| WHAT YOU WILL DO |
Copy out the listing below, swapping "collectors" for "collected by" everywhere it appears and leaving everything else unchanged.

## Start SUPPLIED DATA

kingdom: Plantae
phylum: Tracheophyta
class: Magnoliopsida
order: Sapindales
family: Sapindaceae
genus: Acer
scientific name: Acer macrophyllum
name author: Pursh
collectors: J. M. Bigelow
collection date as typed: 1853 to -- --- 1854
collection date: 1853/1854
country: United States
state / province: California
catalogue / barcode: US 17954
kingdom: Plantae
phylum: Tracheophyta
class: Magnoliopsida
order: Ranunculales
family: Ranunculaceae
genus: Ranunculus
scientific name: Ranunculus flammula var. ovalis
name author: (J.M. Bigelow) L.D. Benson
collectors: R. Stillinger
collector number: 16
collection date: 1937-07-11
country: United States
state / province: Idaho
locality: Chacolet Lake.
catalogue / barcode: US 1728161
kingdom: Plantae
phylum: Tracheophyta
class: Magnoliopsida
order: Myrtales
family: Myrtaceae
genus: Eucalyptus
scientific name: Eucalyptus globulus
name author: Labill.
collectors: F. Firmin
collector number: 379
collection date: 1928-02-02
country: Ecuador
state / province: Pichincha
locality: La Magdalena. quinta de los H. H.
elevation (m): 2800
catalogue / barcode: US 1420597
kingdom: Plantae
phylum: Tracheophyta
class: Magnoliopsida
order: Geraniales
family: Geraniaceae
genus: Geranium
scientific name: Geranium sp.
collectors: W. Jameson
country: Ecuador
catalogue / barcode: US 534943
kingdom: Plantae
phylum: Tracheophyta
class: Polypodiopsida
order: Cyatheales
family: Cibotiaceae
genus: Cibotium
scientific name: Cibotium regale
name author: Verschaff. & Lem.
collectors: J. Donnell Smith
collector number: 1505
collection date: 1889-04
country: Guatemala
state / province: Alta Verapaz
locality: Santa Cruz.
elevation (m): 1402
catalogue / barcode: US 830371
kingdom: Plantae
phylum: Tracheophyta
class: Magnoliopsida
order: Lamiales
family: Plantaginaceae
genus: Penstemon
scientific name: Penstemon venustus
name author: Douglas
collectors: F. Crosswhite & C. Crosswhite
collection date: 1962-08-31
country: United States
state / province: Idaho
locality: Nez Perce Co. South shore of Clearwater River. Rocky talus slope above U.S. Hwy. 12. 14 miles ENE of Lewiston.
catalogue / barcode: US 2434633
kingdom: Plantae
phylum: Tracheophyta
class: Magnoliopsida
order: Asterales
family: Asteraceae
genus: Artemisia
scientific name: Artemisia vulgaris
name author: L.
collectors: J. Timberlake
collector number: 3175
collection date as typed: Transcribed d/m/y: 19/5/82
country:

## End SUPPLIED DATA

| WRITTEN ANSWER |
kingdom: Plantae
phylum: Tracheophyta
class: Magnoliopsida
order: Sapindales
family: Sapindaceae
genus: Acer
scientific name: Acer macrophyllum
name author: Pursh
collected by: J. M. Bigelow
collection date as typed: 1853 to -- --- 1854
collection date: 1853/1854
country: United States
state / province: California
catalogue / barcode: US 17954
kingdom: Plantae
phylum: Tracheophyta
class: Magnoliopsida
order: Ranunculales
family: Ranunculaceae
genus: Ranunculus
scientific name: Ranunculus flammula var. ovalis
name author: (J.M. Bigelow) L.D. Benson
collected by: R. Stillinger
collector number: 16
collection date: 1937-07-11
country: United States
state / province: Idaho
locality: Chacolet Lake.
catalogue / barcode: US 1728161
kingdom: Plantae
phylum: Tracheophyta
class: Magnoliopsida
order: Myrtales
family: Myrtaceae
genus: Eucalyptus
scientific name: Eucalyptus globulus
name author: Labill.
collected by: F. Firmin
collector number: 379
collection date: 1928-02-02
country: Ecuador
state / province: Pichincha
locality: La Magdalena. quinta de los H. H.
elevation (m): 2800
catalogue / barcode: US 1420597
kingdom: Plantae
phylum: Tracheophyta
class: Magnoliopsida
order: Geraniales
family: Geraniaceae
genus: Geranium
scientific name: Geranium sp.
collected by: W. Jameson
country: Ecuador
catalogue / barcode: US 534943
kingdom: Plantae
phylum: Tracheophyta
class: Polypodiopsida
order: Cyatheales
family: Cibotiaceae
genus: Cibotium
scientific name: Cibotium regale
name author: Verschaff. & Lem.
collected by: J. Donnell Smith
collector number: 1505
collection date: 1889-04
country: Guatemala
state / province: Alta Verapaz
locality: Santa Cruz.
elevation (m): 1402
catalogue / barcode: US 830371
kingdom: Plantae
phylum: Tracheophyta
class: Magnoliopsida
order: Lamiales
family: Plantaginaceae
genus: Penstemon
scientific name: Penstemon venustus
name author: Douglas
collected by: F. Crosswhite & C. Crosswhite
collection date: 1962-08-31
country: United States
state / province: Idaho
locality: Nez Perce Co. South shore of Clearwater River. Rocky talus slope above U.S. Hwy. 12. 14 miles ENE of Lewiston.
catalogue / barcode: US 2434633
kingdom: Plantae
phylum: Tracheophyta
class: Magnoliopsida
order: Asterales
family: Asteraceae
genus: Artemisia
scientific name: Artemisia vulgaris
name author: L.
collected by: J. Timberlake
collector number: 3175
collection date as typed: Transcribed d/m/y: 19/5/82
country:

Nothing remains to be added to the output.